Like some other open source projects, R has an active support community. Many of the Revolution contest entries were based on “packages” created by members of the community, which Smith likened to “building blocks for applications.” There are more than 4,000 packages today and they are “increasing exponentially,” Smith said.
Contest runner-up Jeffrey Breen from Atmosphere Research Group used several packages to create his application for Mining Twitter for Airline Consumer Sentiment, in which he downloaded a tweet stream, searched for relevant hash tags such as “Delta” and “Southwest” and analyzed whether consumers had positive or negative reactions to the airlines over time. Breen had to wrote just 40 or so lines of code, as he used an R package that allows developers to bring tweet streams into R environments and another for performing sentiment analysis, along with some of R’s graphical capabilities to visualize the results. Breen received a $5,000 cash prize.
Terry and Ogorek received a $10,000 cash prize for their winning efforts, plus Revolution R Enterprise 5.0, Revolution Analytics’ production-grade R software, which extends open source R’s capabilities with commercial enhancements for higher performance, greater scalability and stronger reliability. Enterprises typically work with data sets far larger than those used in the contest, Smith said. While R works in-memory and thus is limited by the amount of available RAM, Revolution addresses these capacity and scale issues by providing a parallel data processing framework for R that “lets you run lots of data in parallel at once, on one machine or on a cluster of machines as in Hadoop,” Smith explained.
The business people that get these kinds of analyses likely don’t realize what kind of work goes into the final product and “the competition was a way for us to highlight that,” Smith said.
The contest also demonstrated the potential usefulness of predictive analytics throughout an enterprise, Smith said. “Each of the applications selected demonstrates how predictive analytics with R goes well beyond traditional business intelligence to empower business decision-makers to evaluate critical success factors within important business processes early and often. We see from the winning entries that a wide variety of industries and processes – from marketing, heavy manufacturing, clinical trial design, and IT project management all share a need for ongoing predictive analysis.”
One of the judges, Edd Dumbill, chairman of O’Reilly Media’s Strata Conference, said, “R attracts some incredibly innovative minds, and it has been exciting to see a wide set of examples of R being put to use in business. It is imperative that businesses get agile and powerful tools to work with to analyze data.”
Honorable mentions – with each receiving a $1,000 cash prize — went to:
- Steve Simon for “Predicting the Duration of Your Clinical Trial,” a prediction model for patient accrual in clinical trials, which is a critical success factor in completing trials on time and on budget.

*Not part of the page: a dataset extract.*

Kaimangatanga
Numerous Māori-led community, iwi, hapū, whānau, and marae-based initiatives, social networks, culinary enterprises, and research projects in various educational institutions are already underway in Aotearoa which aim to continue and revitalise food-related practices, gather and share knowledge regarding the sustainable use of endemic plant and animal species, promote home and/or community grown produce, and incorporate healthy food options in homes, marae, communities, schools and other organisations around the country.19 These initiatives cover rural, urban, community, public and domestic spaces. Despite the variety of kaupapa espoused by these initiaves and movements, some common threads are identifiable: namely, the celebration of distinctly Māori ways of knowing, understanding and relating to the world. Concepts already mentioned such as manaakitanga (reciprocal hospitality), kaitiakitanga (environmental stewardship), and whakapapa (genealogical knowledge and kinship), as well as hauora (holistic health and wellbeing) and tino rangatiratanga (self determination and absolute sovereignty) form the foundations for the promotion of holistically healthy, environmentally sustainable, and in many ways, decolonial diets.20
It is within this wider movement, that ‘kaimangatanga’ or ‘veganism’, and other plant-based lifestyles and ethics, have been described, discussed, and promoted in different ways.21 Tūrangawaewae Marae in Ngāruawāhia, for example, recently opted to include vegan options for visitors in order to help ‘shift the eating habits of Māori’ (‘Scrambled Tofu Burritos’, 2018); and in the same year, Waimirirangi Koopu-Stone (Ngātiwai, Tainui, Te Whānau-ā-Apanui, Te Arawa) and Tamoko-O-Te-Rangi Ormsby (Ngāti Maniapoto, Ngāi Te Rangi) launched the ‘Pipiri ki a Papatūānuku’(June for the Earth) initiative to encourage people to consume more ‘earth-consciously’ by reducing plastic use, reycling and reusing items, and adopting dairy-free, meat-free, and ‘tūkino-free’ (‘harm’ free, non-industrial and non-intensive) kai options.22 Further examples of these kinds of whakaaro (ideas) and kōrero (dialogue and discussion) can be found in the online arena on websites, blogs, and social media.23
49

- Bengt Maas and Hakan Koç for “Towards an Ideal Steel Plant,” an online temperature prediction model for steel that calculates optimal default melting, processing, and casting temperatures so that processing conditions remain stable and higher material quality is ensured.
- Shannon Terry and Ben Ogorek for “Quantifying Uncertainty in IT Estimates,” in which they rendered accurate estimates of IT work effort, critical for deciding where in technology a business should invest.
- Yihui Xie for “knitr: The Elegant, Flexible, and Fast Dynamic Report Generation with R,” an application that saves time and human effort when analyzing R projects by eliminating the need to re-enter figures.
- Imre Kocsis for “Time Series Analysis and Order Prediction with R,” a predictive model that supports visual data exploration and can be used to predict to arbitrarily long horizons in the future.